Without macro or micro-injury to the Skin, including the breach of the stratum corneum, the body has no reason to activate the healing process; hence there is no fibroblast recruitment, proliferation, and activities. Thus, there is no kleidogenesis. The natural home of the dermal fibroblast is the “Dermis “layer, whereas that of the Keratinocytes is in the “Epidermis” layer.
The process of “reconstitution” heals superficial wounds without the help of adaptive immunity, which is essential for deeper wound healing, involving regeneration, reconstruction, and remodeling with fibroblast-derived scar tissues, which may lead to the pathway to aberrant healing, including Keloid formation.

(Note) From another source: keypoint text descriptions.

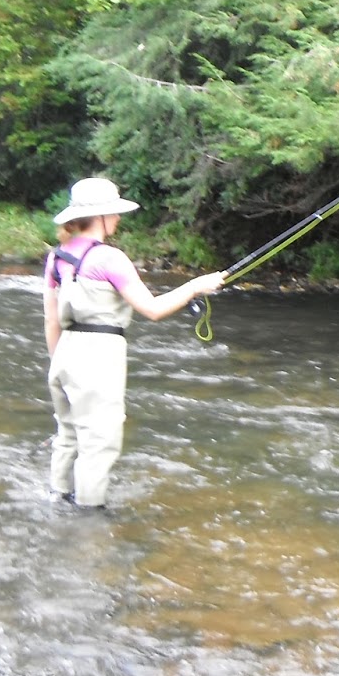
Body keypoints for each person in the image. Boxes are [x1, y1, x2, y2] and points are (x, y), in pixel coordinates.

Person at [42, 177, 225, 509]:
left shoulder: (57, 258)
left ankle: (58, 499)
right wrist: (196, 286)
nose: (118, 218)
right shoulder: (109, 259)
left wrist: (58, 364)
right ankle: (89, 518)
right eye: (113, 212)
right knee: (99, 441)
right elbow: (153, 309)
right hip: (99, 356)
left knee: (68, 435)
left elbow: (51, 320)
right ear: (98, 217)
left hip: (64, 354)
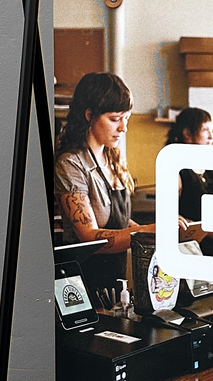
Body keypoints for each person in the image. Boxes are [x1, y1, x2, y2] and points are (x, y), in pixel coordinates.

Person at [54, 72, 185, 294]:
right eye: (115, 119)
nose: (123, 128)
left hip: (115, 281)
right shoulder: (71, 164)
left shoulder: (112, 157)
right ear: (89, 115)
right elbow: (89, 236)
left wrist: (159, 229)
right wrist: (148, 230)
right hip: (82, 284)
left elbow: (120, 223)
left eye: (127, 118)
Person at [163, 107, 213, 257]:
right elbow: (170, 217)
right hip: (190, 251)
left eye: (212, 130)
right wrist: (210, 232)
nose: (211, 137)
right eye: (205, 130)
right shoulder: (175, 169)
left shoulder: (210, 169)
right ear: (187, 134)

No document suggests that patients with compromised Immunity are “more” or “less” prone to developing keloids.
Evolutionarily Human innate immunity is the primary function of the immune system. Adaptive immunity is a consequential adoption to assist innate immunity to destroy invading pathogens and chemicals.
The role of Keratinocytes in “Kleido-genesis” or “Kleido-Lysis” is less trodden and merits concerted attention for identifying new therapeutic pathways.
CONCLUSION
No evidence exists that an auto-immune activity is at work for Kleidogenesis.However, further research is needed to understand higher inflammatory cytokines in keloid patients. Role of “Keratinocytes” in wound Healing; thus, by extension, pathobiology of Kleidogenesis merits attention for exploration of new therapeutic avenues.